* Liste des activités:
1 > Traduisez en anglais cette phrase du fil sur la mise à jour de Xcode : « Les mises à jour de Xcode sont uniquement accessibles par l'ADC (inscription gratuite obligatoire) et Apple ne fournit que des versions complètes, tu as donc près de 1 Go à télécharger. »
2 > Répondez à ces questions sur le fil sur la mise à jour de Xcode :
(a) Quelle mise à jour de Xcode est demandée dans le premier message ?
(b) D'après ntx, par quel moyen les mises à jour de Xcode sont-elles accessibles ?
(c) D'après la réponse de ntx, quelle quantité de données faut-il télécharger ?
3 > Prolongez le fil sur la mise à jour de Xcode à partir de son dernier message.

# Comment mettre à jour Xcode



## temet (11 Octobre 2008)

Bonjour à tous,

J'ai une question toute bête : comment mettre Xcode à jour (3.0 > 3.1)?

une recherche sur google nous donne plein d'infos sur les version 2.x, le site de developpeurs d'apple ne semble pas aborder la question, alors je m'adresse à vous.

Peut-on sans risque utiliser les mêmes manip' que pour passer de 2.2 à 2.4 ?
Y-at-il une option cachée dans Xcode lui-même (bien cachée alors)?

Merci de vos réponses.


----------



## ntx (11 Octobre 2008)

Les mises à jour de Xcode sont uniquement accessibles par l'ADC (inscription gratuite obligatoire) et Apple ne fournit que des versions complètes, tu as donc près de 1 Go à télécharger.


----------



## temet (12 Octobre 2008)

merci, je précise la question : comment on met Xcode à jour (choisissez une réponse)?

* Documents fournis:
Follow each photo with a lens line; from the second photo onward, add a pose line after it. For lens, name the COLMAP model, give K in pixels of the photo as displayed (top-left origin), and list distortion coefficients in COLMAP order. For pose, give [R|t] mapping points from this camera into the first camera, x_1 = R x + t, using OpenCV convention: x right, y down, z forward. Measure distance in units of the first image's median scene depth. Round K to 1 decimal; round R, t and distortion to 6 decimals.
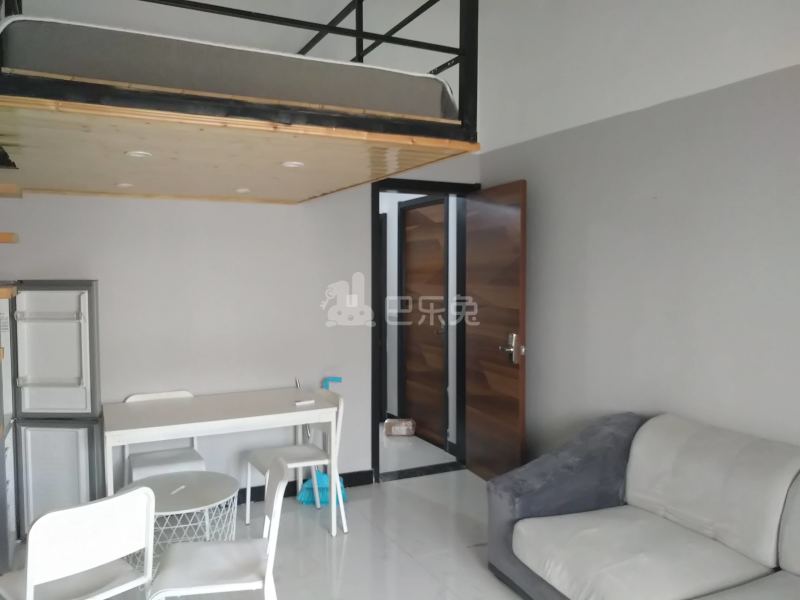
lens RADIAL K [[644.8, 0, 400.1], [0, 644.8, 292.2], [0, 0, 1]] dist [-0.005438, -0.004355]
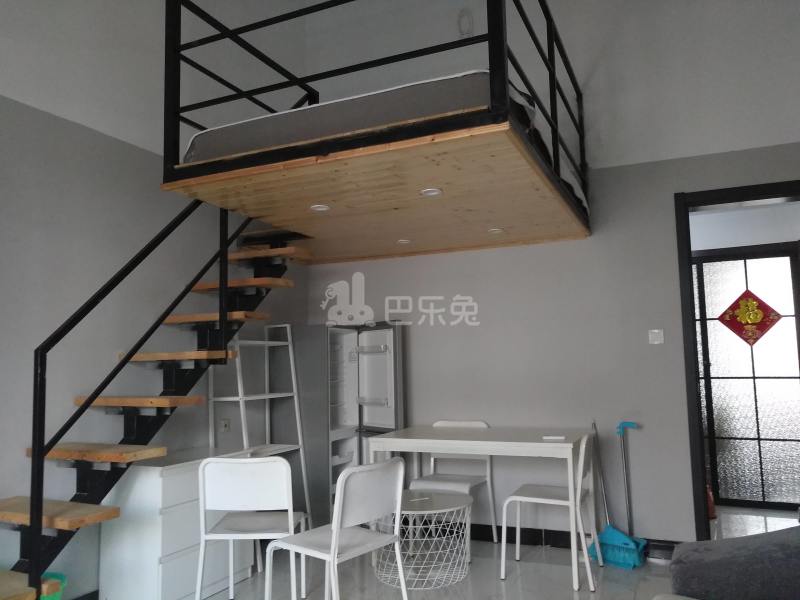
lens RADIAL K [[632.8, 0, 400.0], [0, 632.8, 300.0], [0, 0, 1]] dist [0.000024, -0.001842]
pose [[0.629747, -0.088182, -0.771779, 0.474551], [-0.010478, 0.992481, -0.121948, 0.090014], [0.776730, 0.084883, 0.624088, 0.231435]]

==

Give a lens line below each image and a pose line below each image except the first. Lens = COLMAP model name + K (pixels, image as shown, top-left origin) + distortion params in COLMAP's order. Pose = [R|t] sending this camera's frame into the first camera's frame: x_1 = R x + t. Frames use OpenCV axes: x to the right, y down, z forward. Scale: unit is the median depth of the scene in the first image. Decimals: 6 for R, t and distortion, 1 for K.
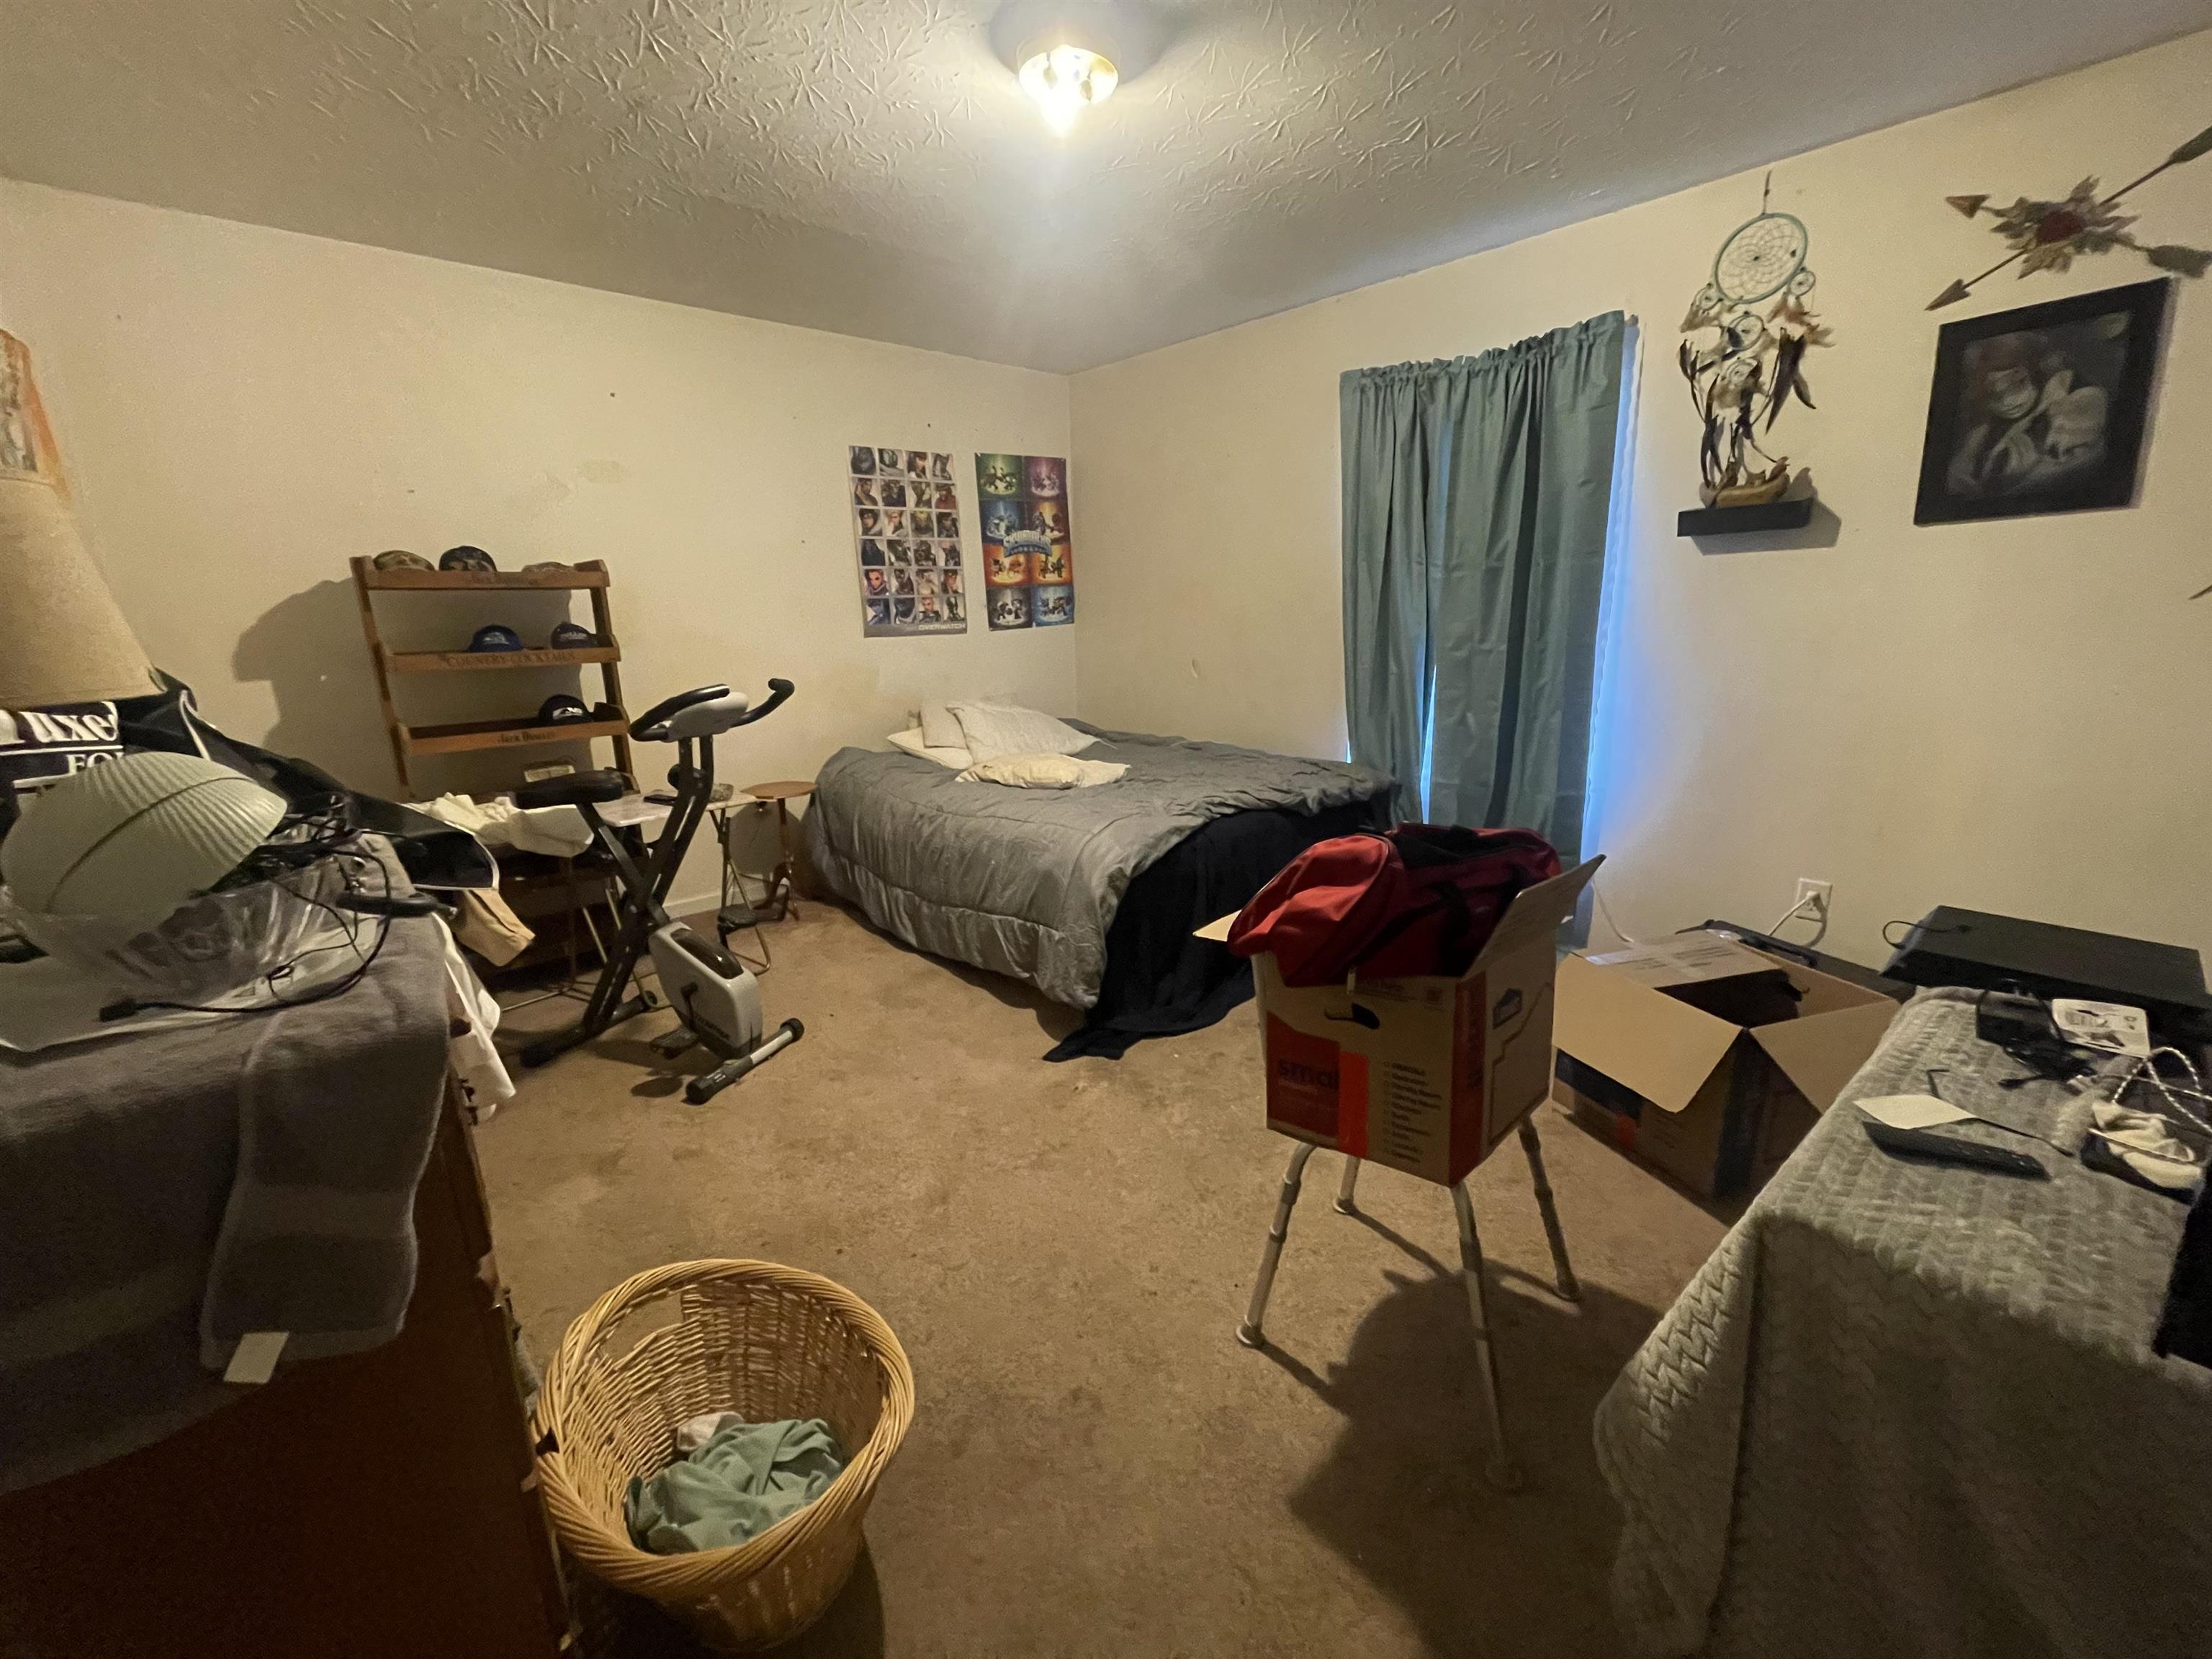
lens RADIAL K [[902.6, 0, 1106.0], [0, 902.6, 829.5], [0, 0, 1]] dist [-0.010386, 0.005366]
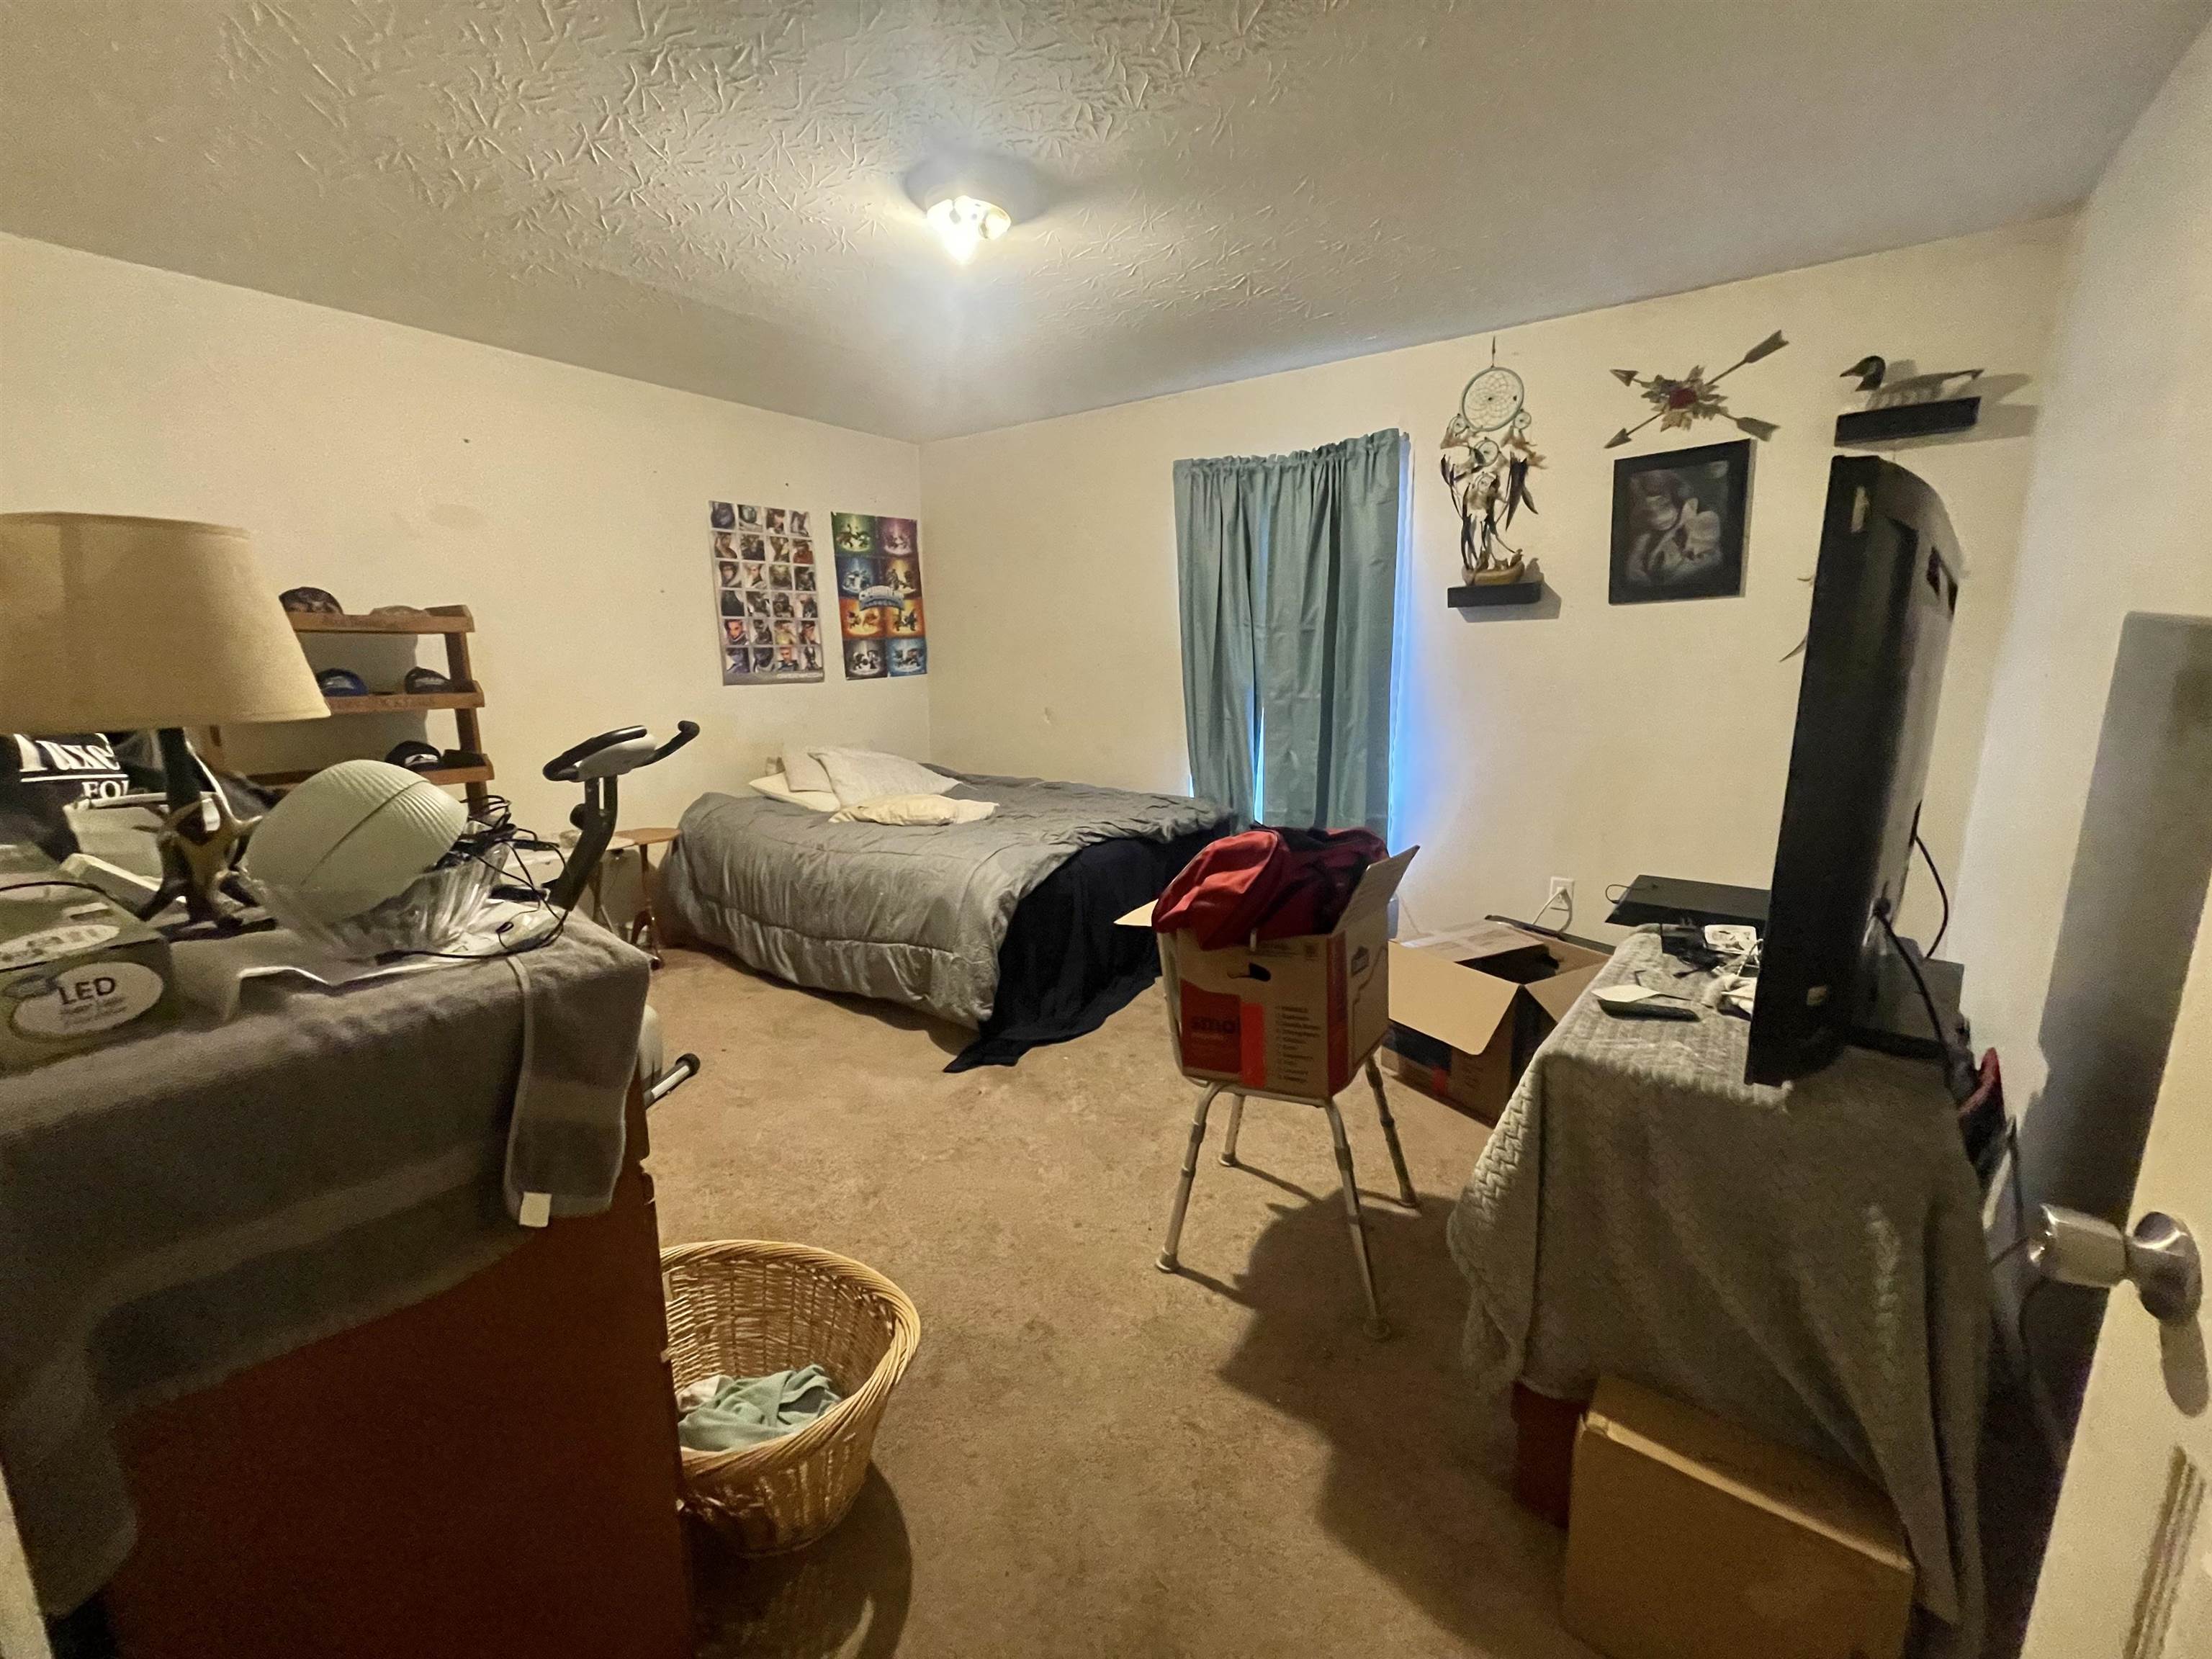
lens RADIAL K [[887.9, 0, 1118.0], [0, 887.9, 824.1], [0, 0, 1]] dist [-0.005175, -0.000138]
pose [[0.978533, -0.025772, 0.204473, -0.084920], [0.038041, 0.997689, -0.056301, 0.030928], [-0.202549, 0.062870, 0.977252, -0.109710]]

* Corrigé de l'exercice:
1 > Xcode updates are only available through the ADC (free registration required), and Apple only provides full versions, so you have nearly 1 GB to download.

2 >
(a) Le passage de la version 3.0 à la version 3.1.
(b) Uniquement par l'ADC, avec une inscription gratuite obligatoire.
(c) Près de 1 Go.

3 >
1 - Il y a une fonction mettre à jour quelque part dans les menus ou les préférences.
2 - On supprime le vieux Xcode et on installe le nouveau.
3 - On installe le nouveau qui viens écraser l'ancien.
4 - Autre (préciser).

C'est laquelle des 4 ?


----------



## cirdan (13 Octobre 2008)

Bonjour,

Tu télécharges la version FULL de Xcode de l'ADC et tu l'installes.
L'installateur va détecter ton ancienne version et la mettra à jour.


----------



## temet (14 Octobre 2008)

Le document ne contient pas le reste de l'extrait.